Challenge: “We used to do a lot of in-house development for projects among our more than 2,000 employees. Organizationally we had so many different groups with stakes in different tools that needed to be developed that lead times were excessively long. That process also required a lot of infrastructure, or capital expenditure, and the layers of complexity were exhaustive. We’d try to develop home-grown versions of tools that other companies had as their core competency. For instance, we were going to try to build a chat program for the support and sales teams to interact with their clients.”

Solution: “Because chat is such an important piece of our business, we signed on with LivePerson, Inc.’s software as a service. We’re handling a quarter of our contacts – more than 2 million transactions a year – through this channel and we need to deliver a polished product. Our sales team uses it to close sales with customers browsing the Web and our support team uses it to help customers solve problems.”

Impact on IT: “Software as a service tends to live more in the business unit than IT. It’s attractive to me as a business owner to go with an outside vendor who is beholden to me. There’s more incentive there than going with an internal group that may not have the same priorities. However, I do work closely with IT because they have direct access to Web properties where we need to deploy code.”

SLA advice: “Be very specific about information access on both sides. We continue to add layers of stipulations to improve security, such as when a session ends, all information is scrubbed of sensitive information.”
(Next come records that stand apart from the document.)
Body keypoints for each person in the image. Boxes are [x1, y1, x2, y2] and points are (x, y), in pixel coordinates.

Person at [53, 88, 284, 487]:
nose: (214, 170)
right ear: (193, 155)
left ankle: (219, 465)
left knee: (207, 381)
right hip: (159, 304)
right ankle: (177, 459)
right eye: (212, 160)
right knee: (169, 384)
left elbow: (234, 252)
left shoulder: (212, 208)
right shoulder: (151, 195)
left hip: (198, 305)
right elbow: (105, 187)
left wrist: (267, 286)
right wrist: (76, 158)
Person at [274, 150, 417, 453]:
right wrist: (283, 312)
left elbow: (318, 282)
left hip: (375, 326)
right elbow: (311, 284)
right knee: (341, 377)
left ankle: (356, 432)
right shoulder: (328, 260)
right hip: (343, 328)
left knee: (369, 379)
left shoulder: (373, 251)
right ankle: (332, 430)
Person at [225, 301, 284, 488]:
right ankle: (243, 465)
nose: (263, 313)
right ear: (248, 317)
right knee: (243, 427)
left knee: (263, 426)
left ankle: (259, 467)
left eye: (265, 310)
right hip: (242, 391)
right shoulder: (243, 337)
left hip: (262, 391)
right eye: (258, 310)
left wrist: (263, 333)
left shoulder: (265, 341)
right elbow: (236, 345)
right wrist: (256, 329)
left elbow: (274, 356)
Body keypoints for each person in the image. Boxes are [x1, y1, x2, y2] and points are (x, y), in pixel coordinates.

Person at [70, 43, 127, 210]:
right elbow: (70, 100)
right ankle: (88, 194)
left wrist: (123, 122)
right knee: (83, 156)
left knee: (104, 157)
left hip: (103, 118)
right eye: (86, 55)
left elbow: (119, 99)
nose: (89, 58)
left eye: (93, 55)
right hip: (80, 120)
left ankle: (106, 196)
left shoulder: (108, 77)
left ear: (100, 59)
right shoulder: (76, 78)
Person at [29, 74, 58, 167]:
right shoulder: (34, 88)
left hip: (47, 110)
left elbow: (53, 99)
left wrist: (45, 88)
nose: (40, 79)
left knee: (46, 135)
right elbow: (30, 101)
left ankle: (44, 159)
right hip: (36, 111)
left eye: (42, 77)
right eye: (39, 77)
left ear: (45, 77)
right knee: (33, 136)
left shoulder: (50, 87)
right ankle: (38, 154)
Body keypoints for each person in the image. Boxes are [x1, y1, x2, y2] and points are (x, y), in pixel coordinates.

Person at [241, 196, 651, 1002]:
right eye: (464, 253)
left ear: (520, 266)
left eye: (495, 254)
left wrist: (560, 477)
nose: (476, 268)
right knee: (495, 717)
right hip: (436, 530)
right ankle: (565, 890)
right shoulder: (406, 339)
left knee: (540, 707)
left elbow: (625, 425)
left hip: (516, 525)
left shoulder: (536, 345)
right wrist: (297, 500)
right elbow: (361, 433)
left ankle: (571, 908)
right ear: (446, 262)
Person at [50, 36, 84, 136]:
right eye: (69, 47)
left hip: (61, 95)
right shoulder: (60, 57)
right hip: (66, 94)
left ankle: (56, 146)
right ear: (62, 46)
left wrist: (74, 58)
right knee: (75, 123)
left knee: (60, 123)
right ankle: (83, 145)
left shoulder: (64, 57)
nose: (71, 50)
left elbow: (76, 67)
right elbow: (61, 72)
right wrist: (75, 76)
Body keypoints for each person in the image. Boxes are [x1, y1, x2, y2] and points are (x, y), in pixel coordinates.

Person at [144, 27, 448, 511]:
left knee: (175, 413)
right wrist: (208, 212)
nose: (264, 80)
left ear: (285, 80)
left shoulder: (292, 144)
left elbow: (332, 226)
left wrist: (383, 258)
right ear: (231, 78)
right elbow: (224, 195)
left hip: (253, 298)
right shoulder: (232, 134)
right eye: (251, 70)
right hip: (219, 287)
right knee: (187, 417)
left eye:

Contingency plans: “The best way to plan for contingencies is to keep an open mind and not get locked into one vendor. Our providers know that we are constantly re-evaluating our relationships and we make sure to take a look at new services on the market. That way, if our provider shuttered its doors, we’d know who to call to get back up and running within weeks.”

Final thought: “I’m a huge advocate of reaching out to industry organizations and going to conferences to find peers that have already reviewed potential service providers. That way you can learn what they did right and wrong. So far it has saved us a lot of time and gotten us the right vendors and the right deployment.”